A irrigação também aumenta a previsibilidade para cooperativas, fábricas de ração, usinas de etanol e outras indústrias que dependem do fornecimento regular de grãos. Com menor oscilação na produção, a cadeia consegue organizar melhor compras, estoques e processamento.
Estudos realizados em regiões de agricultura irrigada encontraram indicadores econômicos superiores aos observados em municípios sem a mesma estrutura. As áreas analisadas, embora representassem cerca de 8% do espaço agrícola considerado, concentravam 704 mil hectares irrigados por pivôs e respondiam por aproximadamente 15% das exportações do agronegócio.
Uma simulação com a incorporação de 1.500 hectares irrigados apontou aumento inicial de R$ 8,27 milhões no valor adicionado pela agropecuária. Em uma segunda etapa, após os efeitos sobre fornecedores, serviços e empregos, o acréscimo poderia superar R$ 13 milhões.
Essas comparações, entretanto, não significam que a irrigação seja a única responsável pelo desempenho econômico. Municípios irrigantes também costumam concentrar propriedades tecnificadas, agroindústrias, crédito, armazenagem e melhor infraestrutura.
O principal limite é a disponibilidade de água em cada bacia. A ANA calcula que a irrigação responde por 46% de toda a água retirada de rios, reservatórios e aquíferos no Brasil e por 67% do consumo, parcela que não retorna imediatamente aos mananciais.
Por isso, o potencial nacional não pode ser interpretado como autorização para irrigar qualquer área. Cada projeto depende da disponibilidade local, dos demais usos da água e da obtenção de outorga, documento que estabelece quanto poderá ser captado, por quanto tempo e em quais condições.
A construção de reservatórios pode guardar água durante o período chuvoso para utilização em momentos críticos. Esses projetos, porém, também precisam respeitar regras ambientais, segurança das barragens e limites de captação para não prejudicar o abastecimento das cidades, a indústria e outros produtores.

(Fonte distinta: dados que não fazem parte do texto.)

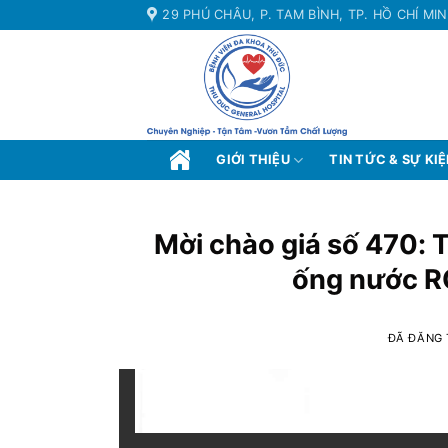
Chuyển
29 PHÚ CHÂU, P. TAM BÌNH, TP. HỒ CHÍ MI
đến
nội
dung
GIỚI THIỆU
TIN TỨC & SỰ KI
Mời chào giá số 470:
ống nước RO
ĐÃ ĐĂNG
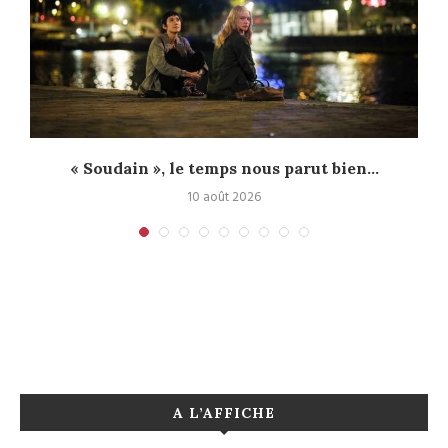
« Soudain », le temps nous parut bien...
10 août 2026
A L’AFFICHE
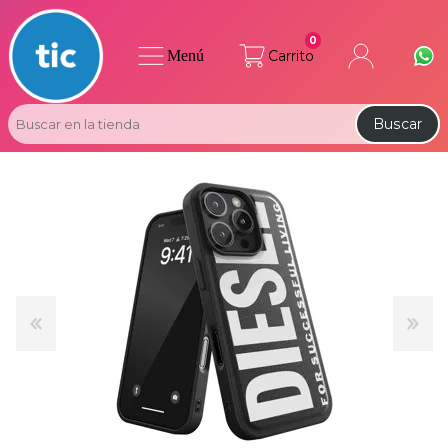
0
Menú
Carrito
Buscar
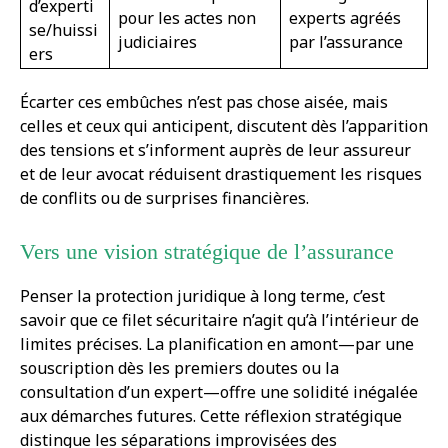
d’experti
pour les actes non
experts agréés
se/huissi
judiciaires
par l’assurance
ers
Écarter ces embûches n’est pas chose aisée, mais
celles et ceux qui anticipent, discutent dès l’apparition
des tensions et s’informent auprès de leur assureur
et de leur avocat réduisent drastiquement les risques
de conflits ou de surprises financières.
Vers une vision stratégique de l’assurance
Penser la protection juridique à long terme, c’est
savoir que ce filet sécuritaire n’agit qu’à l’intérieur de
limites précises. La planification en amont—par une
souscription dès les premiers doutes ou la
consultation d’un expert—offre une solidité inégalée
aux démarches futures. Cette réflexion stratégique
distingue les séparations improvisées des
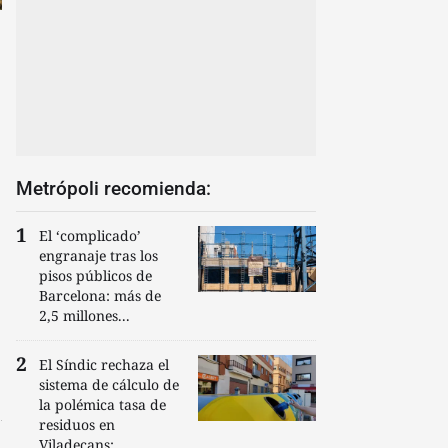
Metrópoli recomienda:
El ‘complicado’
engranaje tras los
pisos públicos de
Barcelona: más de
2,5 millones...
El Síndic rechaza el
sistema de cálculo de
la polémica tasa de
residuos en
Viladecans:...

A energia elétrica é outro obstáculo. Sistemas de irrigação demandam potência elevada e funcionamento regular, mas parte das regiões com maior potencial agrícola ainda não dispõe de redes trifásicas ou capacidade suficiente para atender novos equipamentos. O custo da energia também interfere diretamente na viabilidade do investimento.
A expansão sustentável exige ainda sensores de umidade, acompanhamento meteorológico e equipamentos capazes de aplicar somente o volume necessário. Irrigar sem monitoramento pode desperdiçar água, elevar custos e provocar erosão, encharcamento ou perda de nutrientes.
Diante da maior frequência de veranicos e estiagens em períodos críticos, a irrigação tende a ganhar importância na agricultura brasileira. O avanço, contudo, dependerá menos da simples compra de pivôs e mais de planejamento por bacia, segurança jurídica, energia disponível e infraestrutura para armazenar água sem comprometer os demais usuários.